Source passage –

4 Exploration of categorical variables

4.1 Chi-squared tests

The traditional statistical test between two categorical values is the chi^2 test, which compares the actual frequencies of each combination of categorical variables to a perfectly independent frequency (a frequency that would occur if each combination had the same ratio as the overall ratio for one variable). The null hypothesis for the chi^2 test is that there is no relationship between the variables.

I use a set of helper functions to iterate over the different categorical variables and then summarize the results in tables.

my_chisq_test <- function(var1, var2) { # Test and extract Chi^2 statistics
  res <- rstatix::chisq_test(x = var1, y = var2)
  ex_res <- c(chi = res$statistic, pval = res$p)
  return(ex_res)
}

chi_sqr_res <- train4 %>%
  select(HomePlanet, Destination, Deck, Side, CryoSleep, VIP, LastName) %>%
  summarise(chi_stats = map(.x = across(everything()), .f = \(x) map(.x = across(everything()), .f = \(y) my_chisq_test(x, y))))

About this exercise –
Continue the text on chi-squared tests for categorical variables, picking up right after the last line of code shown. The data that comes next has no connection to the text on chi-squared tests.

Material shown –

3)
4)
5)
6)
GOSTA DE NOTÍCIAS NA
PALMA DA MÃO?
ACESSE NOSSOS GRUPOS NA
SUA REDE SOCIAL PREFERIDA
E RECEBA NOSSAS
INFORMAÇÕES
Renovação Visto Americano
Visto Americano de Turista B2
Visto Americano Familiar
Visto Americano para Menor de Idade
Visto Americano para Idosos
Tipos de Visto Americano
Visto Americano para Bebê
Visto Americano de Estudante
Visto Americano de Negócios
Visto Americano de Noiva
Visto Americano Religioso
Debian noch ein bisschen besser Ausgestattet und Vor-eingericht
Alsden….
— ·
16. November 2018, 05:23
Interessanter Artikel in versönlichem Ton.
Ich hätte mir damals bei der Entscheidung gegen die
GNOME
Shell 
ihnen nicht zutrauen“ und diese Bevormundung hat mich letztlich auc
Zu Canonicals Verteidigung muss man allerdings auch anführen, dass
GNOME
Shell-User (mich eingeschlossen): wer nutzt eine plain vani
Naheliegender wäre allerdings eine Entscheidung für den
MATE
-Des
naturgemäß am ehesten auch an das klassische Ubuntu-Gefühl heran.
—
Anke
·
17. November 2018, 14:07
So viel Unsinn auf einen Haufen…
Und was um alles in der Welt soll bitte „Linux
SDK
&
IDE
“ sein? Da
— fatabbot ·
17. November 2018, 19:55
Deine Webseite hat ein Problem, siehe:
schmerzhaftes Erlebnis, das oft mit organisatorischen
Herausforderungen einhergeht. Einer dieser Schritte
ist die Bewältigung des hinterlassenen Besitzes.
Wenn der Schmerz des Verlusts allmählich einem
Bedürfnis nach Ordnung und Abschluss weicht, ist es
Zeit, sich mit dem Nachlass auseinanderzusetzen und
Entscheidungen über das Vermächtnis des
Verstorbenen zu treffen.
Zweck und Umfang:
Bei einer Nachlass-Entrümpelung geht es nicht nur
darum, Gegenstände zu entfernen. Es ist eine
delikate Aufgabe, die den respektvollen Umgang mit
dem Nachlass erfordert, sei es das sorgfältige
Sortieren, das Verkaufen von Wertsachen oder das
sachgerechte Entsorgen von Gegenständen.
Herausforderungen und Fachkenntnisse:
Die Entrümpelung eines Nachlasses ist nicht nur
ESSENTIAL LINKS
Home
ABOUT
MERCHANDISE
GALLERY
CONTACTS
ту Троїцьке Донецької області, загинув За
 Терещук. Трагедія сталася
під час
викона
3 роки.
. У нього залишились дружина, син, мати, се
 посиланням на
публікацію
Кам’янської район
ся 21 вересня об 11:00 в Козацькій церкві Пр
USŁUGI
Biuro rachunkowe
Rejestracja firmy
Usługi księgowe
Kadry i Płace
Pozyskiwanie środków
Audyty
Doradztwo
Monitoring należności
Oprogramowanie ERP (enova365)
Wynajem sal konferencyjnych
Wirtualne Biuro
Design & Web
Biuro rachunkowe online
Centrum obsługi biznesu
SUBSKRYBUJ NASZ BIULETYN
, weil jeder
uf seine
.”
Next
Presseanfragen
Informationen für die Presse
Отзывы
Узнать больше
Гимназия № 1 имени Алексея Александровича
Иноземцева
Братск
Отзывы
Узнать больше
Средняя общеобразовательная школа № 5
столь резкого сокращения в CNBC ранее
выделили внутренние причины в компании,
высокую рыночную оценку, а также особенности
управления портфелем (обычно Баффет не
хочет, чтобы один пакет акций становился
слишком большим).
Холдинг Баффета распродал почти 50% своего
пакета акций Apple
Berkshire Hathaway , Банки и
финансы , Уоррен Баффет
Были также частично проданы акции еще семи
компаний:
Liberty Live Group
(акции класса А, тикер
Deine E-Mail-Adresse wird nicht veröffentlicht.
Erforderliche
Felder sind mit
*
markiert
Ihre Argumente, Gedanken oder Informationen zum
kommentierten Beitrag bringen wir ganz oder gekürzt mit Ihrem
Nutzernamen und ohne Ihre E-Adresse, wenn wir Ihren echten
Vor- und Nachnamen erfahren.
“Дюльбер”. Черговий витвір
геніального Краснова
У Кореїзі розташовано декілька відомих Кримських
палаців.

Answer below –
chi_sqr_res2 <- chi_sqr_res %>%
  unnest() %>%
  unnest_wider(col = everything()) %>%
  rename(chi_sqr = `chi.X-squared`, p_value = pval) %>%
  bind_cols(expand.grid(Var1 = c("HomePlanet", "Destination", "Deck", "Side", "CryoSleep", "VIP", "LastName"), 
                        Var2 = c("HomePlanet", "Destination", "Deck", "Side", "CryoSleep", "VIP", "LastName")), .)

chi_sqr_res2 %>%
  select(Var1, Var2, chi_sqr, p_value) %>%
  filter(p_value > 0.05 & Var1 != Var2) %>%
  distinct(chi_sqr, .keep_all = TRUE) %>%
  arrange(as.character(Var1), desc(p_value))
#>        Var1        Var2   chi_sqr p_value
#> 1 CryoSleep        Side 3.7837832  0.0518
#> 2      Side Destination 1.5379546  0.4630
#> 3       VIP        Side 0.5181925  0.4720

If we use the typical 95% confidence interval as a cut-off point for comparison, we can see that three pairs of variables have p-values higher than 5%, which means that these variables are independent of each other. All of these pairs involve the Side feature which perhaps suggests that people with VIP tickets or in cryo sleep weren’t clustered on one side of the ship, as well as people travelling to a certain destination.

This very simple comparison might suggest that there could be possible interactions effects between the other variables that we should consider. Let’s visualise how the variables are related to each other.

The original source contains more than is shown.